The leading edge had the insets cut first, then it was shaped. The ply is glued to leading adge. After cure, it is bent, glued and clamped to the trailing edge. If you elect to use internal shear web - glue to one side panel at same time you glue to leading edge. The angle of the leading edge is what determines the thickness of the mast. Requires a lot of clamps depending on length. Use the PVC tubing clamps idea - inexpensive and can always use more clamps.

Just another idea if wood working tools and experience is your interest. Surprising light weight for it’s profile. You can make up sections about 4 inches in height to try various leading edge angles to get desired wing profile. I suppose balsa could be used, but you would need to add “hard points” for mounting of tangs for diamonds and shrouds.

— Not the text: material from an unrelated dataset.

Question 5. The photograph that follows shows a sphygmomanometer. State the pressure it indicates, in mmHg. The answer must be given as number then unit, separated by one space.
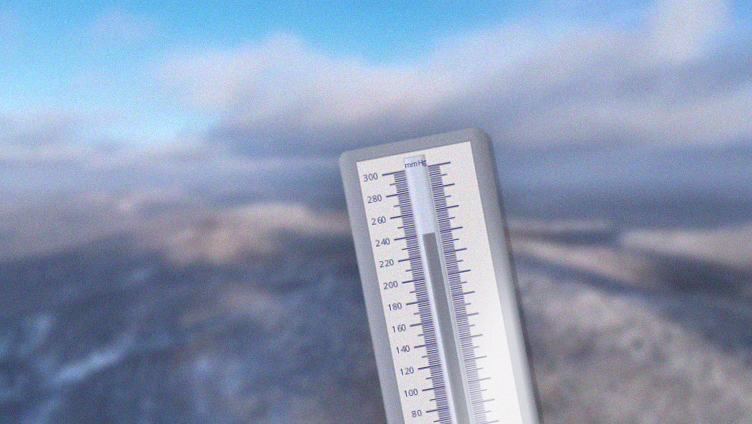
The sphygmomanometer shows 240 mmHg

If you build from shorter ply sections - stagger the joints so they don’t fall across from one another.

We built our in basement - had to get it out via windows. Forgot about getting the mast out of the house after completion.

why don’t you try buyin some carbon fibre tube from another supplier (in other industries) & just cut the sail track in it (as long as you have a angle grinder with a diamond blade on it) or maybe use carbon fibre mast track off a dinghie (i14’s use carbon fibre sail tracks, in aus they are about 80 bucks for 3m or somethin like that iirc). i will either make my own cf mast or buy a cf tube & cut a sail track in it (with a little help from my work mates)

I think if you cut a slot the length of the carbon tube, you will wind up with a tube that has virtually no torsional strength. The full round, or foil shape being solid is what gives the mast (tube) it’s strength. As the mast bends, one side goes into compression while the opposite side tries to lengthen to match the other side. As long as the tube is not split this will resist bending to the point of breaking. On the other hand, if the mast is vertical with a vertical trailing edge slot, as the mast bends to the side, one surface will be in compression and bow outwards, while the other side cannot help support the bend (or stretch) and the mast will fail. This is why on a mast, you need a central shear web support to help reduce mast bend, and you need some kind of trailing edge web to prevent the mast track from opening.

For a real short mast, a slot full length might not fail, but when you get up to 12 feet in length (4 meters approx.) you need something to keep the training edge slot from getting wider when the mast bends.

Simply take a drinking (soda) straw and slice it lengthwise with Xacto blade. Holding each end, begin to bend the plastic straw and watch what happens to the slice that once was very narrow and fairly close together. It will take very little pressure to “kink” the straw. Assume “kink” in plastic straw equals catastrophic failure in a carbon tube.